*** Information shown ***

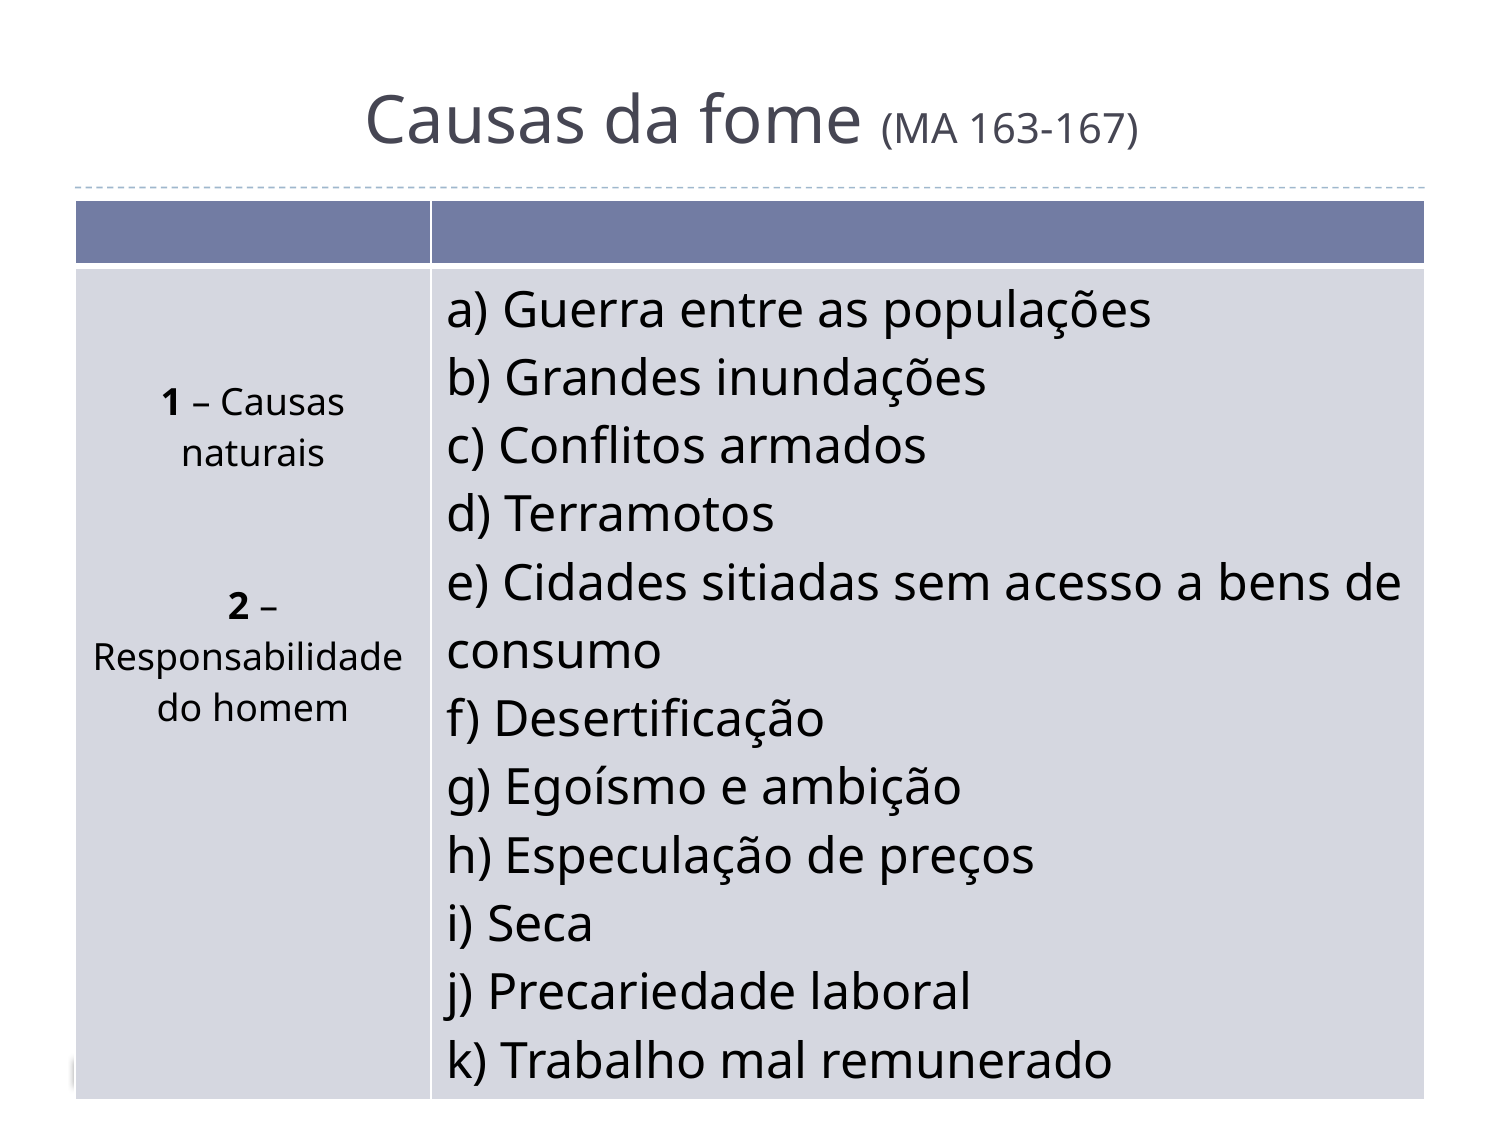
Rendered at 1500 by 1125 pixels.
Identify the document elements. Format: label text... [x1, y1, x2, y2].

table_cell 1 – Causas naturais 2 – Responsabilidade do homem [76, 269, 430, 1099]
table_header [76, 201, 430, 263]
title Causas da fome (MA 163-167) [76, 42, 1427, 164]
table_cell a) Guerra entre as populações b) Grandes inundações c) Conflitos armados d) Terramotos e) Cidades sitiadas sem acesso a bens de consumo f) Desertificação g) Egoísmo e ambição h) Especulação de preços i) Seca j) Precariedade laboral k) Trabalho mal remunerado [432, 269, 1424, 1099]
table_header [432, 201, 1424, 263]
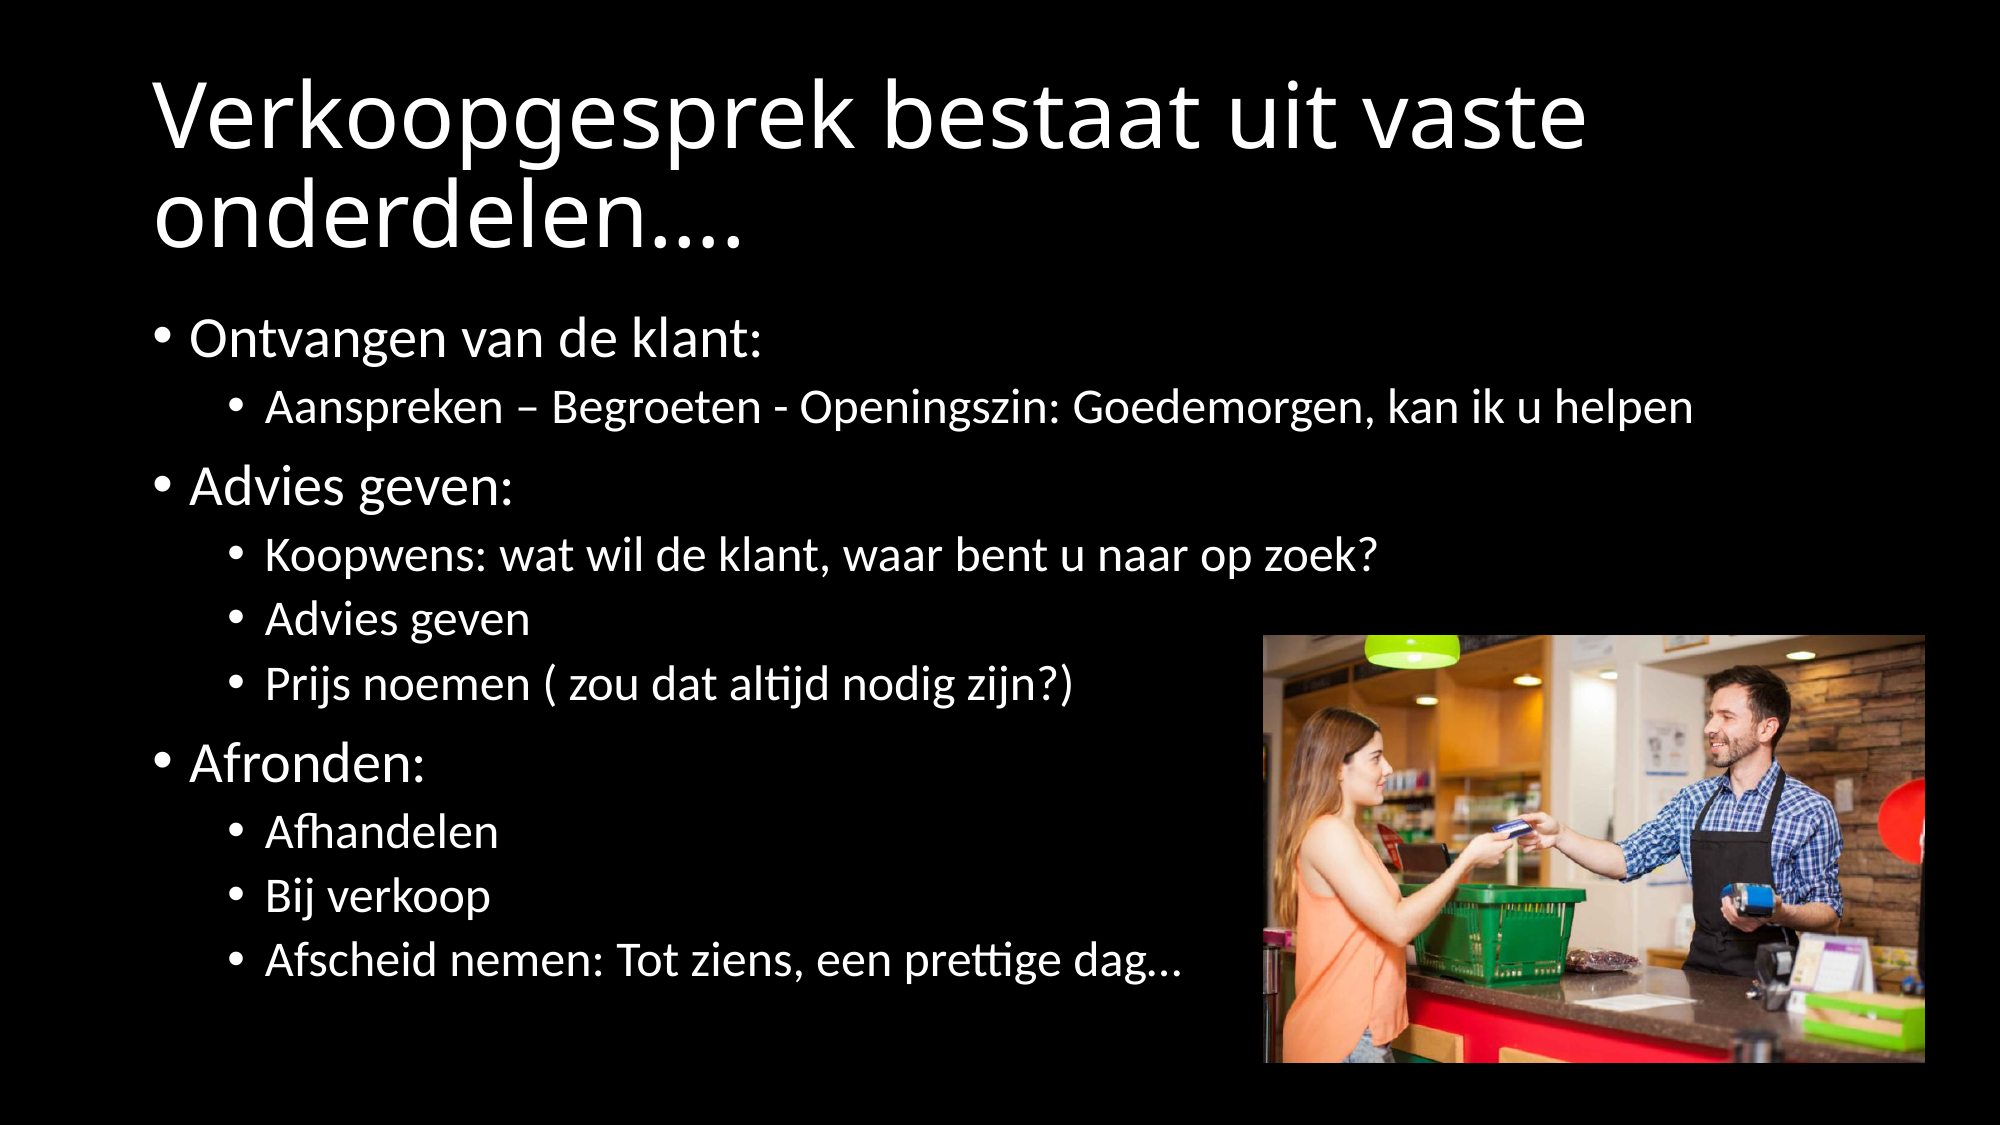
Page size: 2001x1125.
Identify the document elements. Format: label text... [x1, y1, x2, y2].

list Ontvangen van de klant: Aanspreken – Begroeten - Openingszin: Goedemorgen, kan ik u helpen Advies geven: Koopwens: wat wil de klant, waar bent u naar op zoek? Advies geven Prijs noemen ( zou dat altijd nodig zijn?) Afronden: Afhandelen Bij verkoop Afscheid nemen: Tot ziens, een prettige dag… [137, 299, 1863, 1014]
picture [1263, 635, 1925, 1063]
title Verkoopgesprek bestaat uit vaste onderdelen…. [137, 59, 1955, 278]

*** End of Information shown ***

Aim of the exercise ▸ Write every line above again exactly, but leave the pictures out.

Answer to this problem ▸
Rendered at 1500 by 1125 pixels.
Identify the document elements. Format: label text... [x1, y1, x2, y2].

table_cell 1 – Causas naturais 2 – Responsabilidade do homem [76, 269, 430, 1099]
table_header [76, 201, 430, 263]
title Causas da fome (MA 163-167) [76, 42, 1427, 164]
table_cell a) Guerra entre as populações b) Grandes inundações c) Conflitos armados d) Terramotos e) Cidades sitiadas sem acesso a bens de consumo f) Desertificação g) Egoísmo e ambição h) Especulação de preços i) Seca j) Precariedade laboral k) Trabalho mal remunerado [432, 269, 1424, 1099]
table_header [432, 201, 1424, 263]
Page size: 2001x1125.
Identify the document elements. Format: label text... [x1, y1, x2, y2].

list Ontvangen van de klant: Aanspreken – Begroeten - Openingszin: Goedemorgen, kan ik u helpen Advies geven: Koopwens: wat wil de klant, waar bent u naar op zoek? Advies geven Prijs noemen ( zou dat altijd nodig zijn?) Afronden: Afhandelen Bij verkoop Afscheid nemen: Tot ziens, een prettige dag… [137, 299, 1863, 1014]
picture [1263, 635, 1925, 1063]
title Verkoopgesprek bestaat uit vaste onderdelen…. [137, 59, 1955, 278]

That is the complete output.